# ordered some fruit flies



## hortus (Oct 27, 2005)

before you move the post hear me out.

my oothca seems to be getting darker . im hoping that means its getting closer to hatching and not just molding inside.

so on the offhand chance its close i ordered some fruit flies .

id rather waste 10 bucks on a batch of fruit flies then let the whole offspring of a oothca die of starvation


----------



## Ian (Oct 27, 2005)

oh cool...I have to say, I have not got a clue what an ooth looks like before it is going to hatch!

Cheers,

Ian


----------



## Rick (Oct 28, 2005)

Ooths don't change in appearance before hatching.


----------



## yen_saw (Oct 28, 2005)

What species of mantis do you have Hortus? Usually ooth changes color only during the first few hours to few days from milky white to dark brown especially species like flower mantis and ghost mantis. Dead leaf mantis ooth took a while to change into darker color but that is not indication for ooth hatching soon.
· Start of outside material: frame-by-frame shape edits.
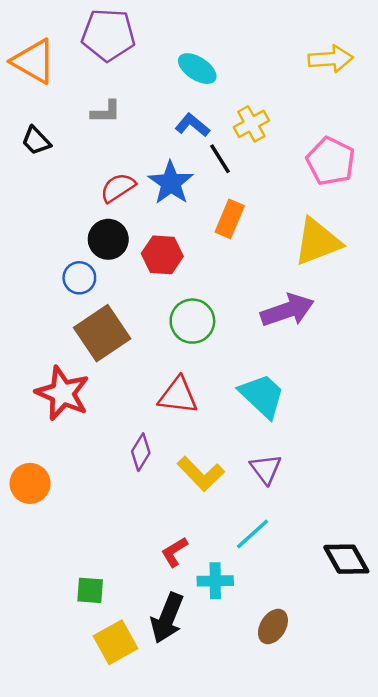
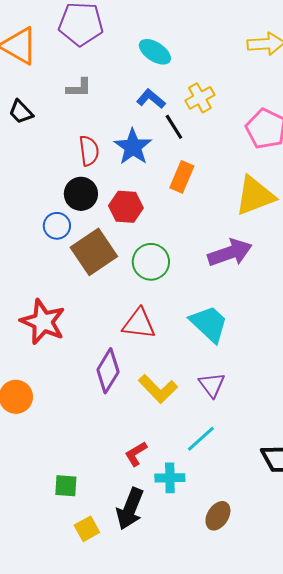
red semicircle: (118, 188) -> (89, 151), turned 116
brown square: (102, 333) -> (94, 252), moved
purple diamond: (141, 452) -> (108, 371), size x1.4
yellow square: (115, 642) -> (87, 529), size x0.7

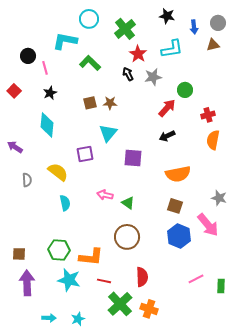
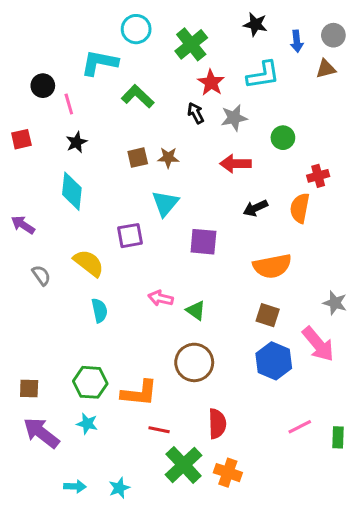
red square: (14, 91) -> (21, 139), turned 32
red arrow: (167, 108) -> (236, 164), moved, turned -132
orange semicircle: (213, 140) -> (300, 208), moved
gray semicircle: (27, 180) -> (41, 275), turned -32
cyan star: (69, 280) -> (87, 424), moved, size x0.6
purple arrow: (27, 283) -> (41, 433), turned -50

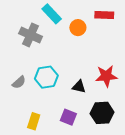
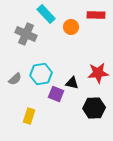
purple square: (68, 117) -> (56, 94), moved

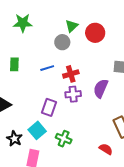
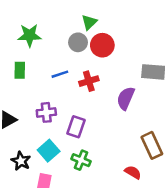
green star: (23, 23) -> (29, 35), moved
red circle: (95, 33) -> (102, 45), moved
purple cross: (73, 94) -> (46, 112), moved
purple rectangle: (49, 107) -> (76, 127), moved

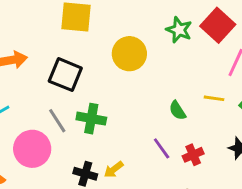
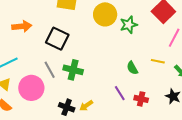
green star: (179, 30) -> (129, 25), moved, turned 30
yellow circle: (129, 54) -> (105, 14), moved
red cross: (193, 155) -> (141, 99), turned 32

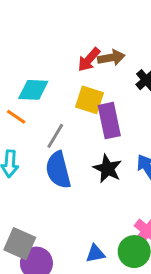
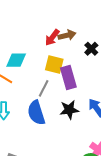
gray line: (55, 136) -> (44, 88), moved
black star: (107, 169) -> (69, 110), turned -30

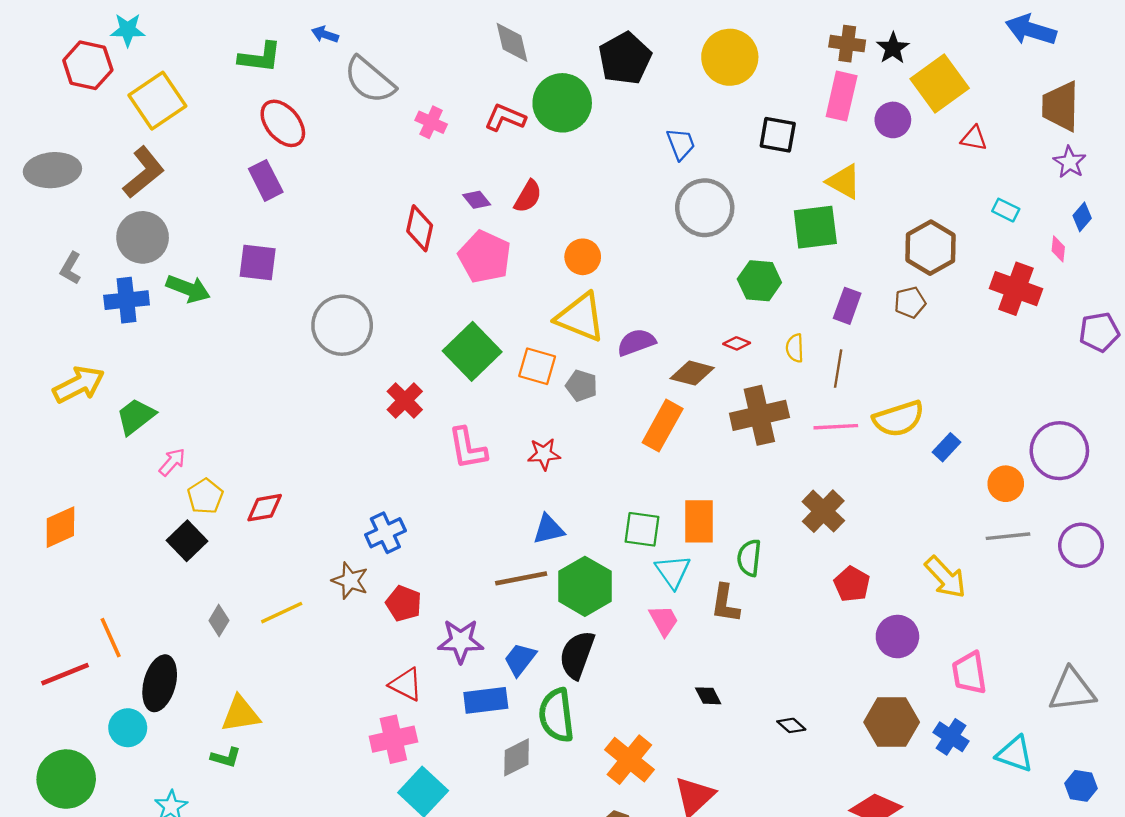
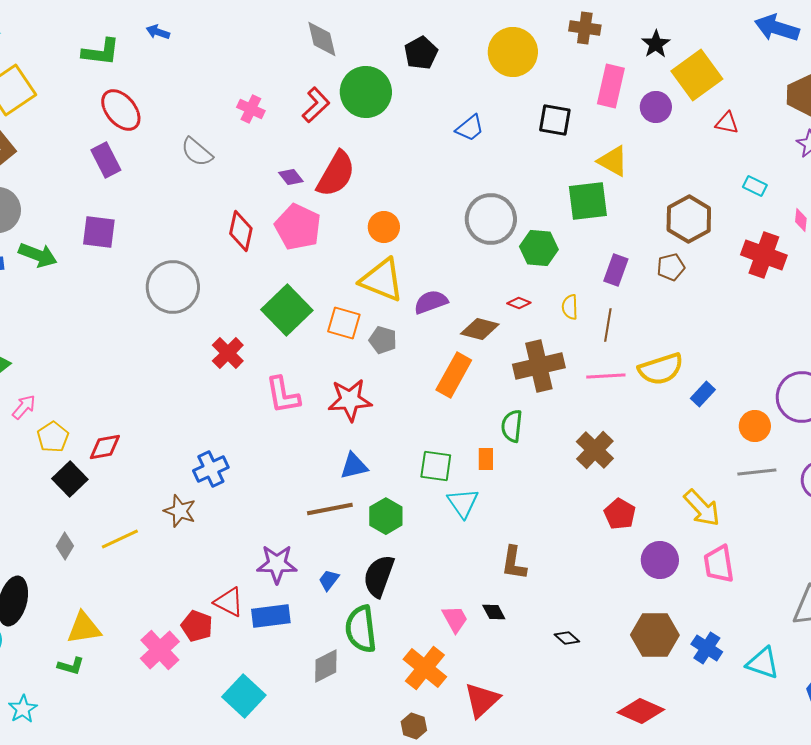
brown cross: (847, 44) -> (585, 28), moved
black pentagon: (625, 58) -> (421, 53), size x0.7
gray semicircle: (369, 80) -> (197, 152), moved, size x0.7
red L-shape: (505, 118) -> (316, 105), turned 114
blue trapezoid: (681, 144) -> (470, 128), turned 72
red semicircle: (528, 196) -> (336, 174), size x1.6
gray circle: (705, 208) -> (491, 219), moved
red diamond: (420, 228) -> (241, 231), moved
red star: (544, 454) -> (350, 400), size x1.5
orange rectangle: (699, 521) -> (486, 459), size x0.6
black square: (187, 541) -> (70, 479), moved
green semicircle: (749, 558) -> (512, 426), moved
green hexagon: (585, 586) -> (386, 516), size x0.7
red pentagon: (404, 603) -> (197, 626), moved
brown L-shape: (725, 603) -> (514, 563), moved
pink trapezoid: (664, 621) -> (455, 619), moved
blue trapezoid: (520, 659) -> (329, 580), size x0.7
pink trapezoid: (969, 673) -> (719, 564), moved
blue rectangle: (486, 700) -> (271, 616), moved
pink cross: (393, 739) -> (160, 650), moved, turned -30

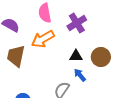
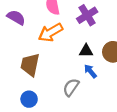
brown trapezoid: (16, 56) -> (30, 65), moved

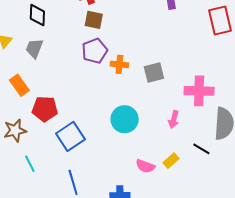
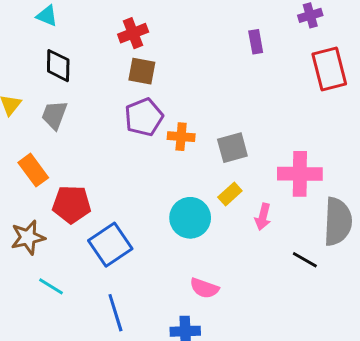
yellow rectangle: (171, 161) -> (230, 194), moved
cyan line: (30, 164) -> (51, 286), turned -30
pink semicircle: (145, 166) -> (204, 288), moved

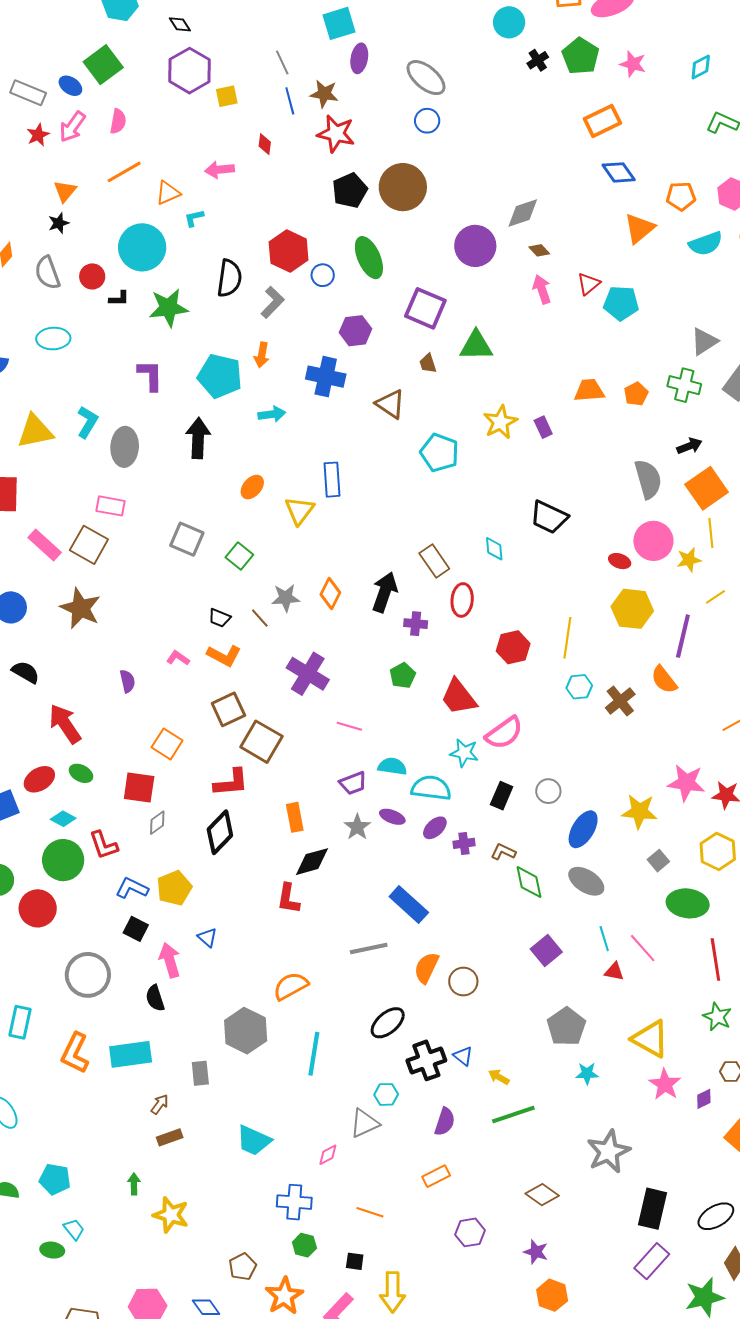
Most of the ff dealers on internet provide express delivery too although pricy, and PetCo or Petsmart sells D. Melanogaster or D. Hydei too so you can get them pretty quick. Most mantis hatchlings are more interested in hiding from enemy rather than looking for food so it is ok to wait for 2 days :wink:


----------



## infinity (Oct 28, 2005)

could always use an ultrasound or stethoscope to check...


----------